Don't do it. Not only will you continue to be unhappy, but if being a doctor is something you really don't want to do, then you might suffer through it today and tomorrow and maybe for a few years, but at some point you'll have enough and you may be resentful of it. I wasted 2 years of my life, my money, and my time going to college for something I didn't want and lord what a waste. I could be so much further along in what I really wanted to do if I'd have done that from the start instead of let pressure to get me.
You say that you hold in your thoughts and your feelings. This is one of those times when you really can't or you're gonna wind up spending your life living someone else's dream. If you're at all interested in medicine, then take a couple of classes of that and a couple of classes of aviation and see what you really like. But if your dream is to be a pilot and that's what you really want, go for it.
Explain gently to your parents that you know that they want what's best for you and you appreciate their input very much and you know that it's been a rough time for everyone, you included (tell them how you've felt - you can't bottle that up), but that if you don't at least try to follow a dream you are going to spend your whole life wondering "what if".
That you are standing at a crossroads where you have to make a decision that you feel comfortable living with and that you know that what they truly want for you, what they've worked so hard for all these years, is for you to be happy and be you. If this is who you are, then tell them and ask them to love and support you no matter what happens.

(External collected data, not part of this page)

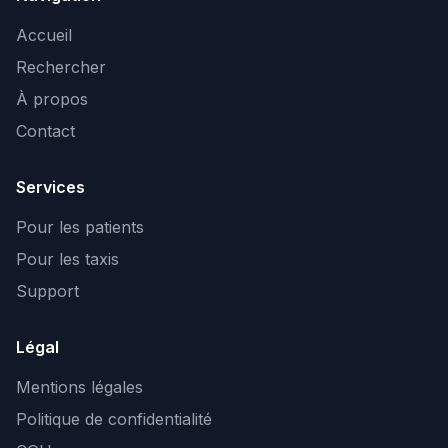
Accueil
Rechercher
À propos
Contact
Services
Pour les patients
Pour les taxis
Support
Légal
Mentions légales
Politique de confidentialité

At the very worst... medical school can wait one more year. You'll still be smart in a year from now. Most of all, look on the bright side. You're about to go to college, begin your life, maybe live in a dorm or an apartment, meet new friends, start to really live again. It also sounds like your little sister is on the road to recovery. I know it doesn't seem like it with all she's had to suffer, but it's something to be thankful for. Maybe you can find a way to inspire her? To show her that nothing is beyond her reach? Or maybe you can let her inspire you. She sounds like a fighter.
Also, find a therapist you like, interview a couple of them until you find one that clicks with you. And have someone to talk to. You can't bottle all of your feelings up, it'll eat away at you until it comes out at the most inopportune and terrible moment. You definitely don't want to be giving a presentation in class and suddenly burst into tears. The human body has to grieve, has to express pain. It's healthy. To suppress it is very unhealthy and it will bite you in one way or another. Some colleges offer free therapy to their students if your family can't afford it right now. Look into it. I know the budget is tight, but don't put it off too long.
I really wish the best for you and your family in this difficult time and that things start to really turn around for you all. Take care of you.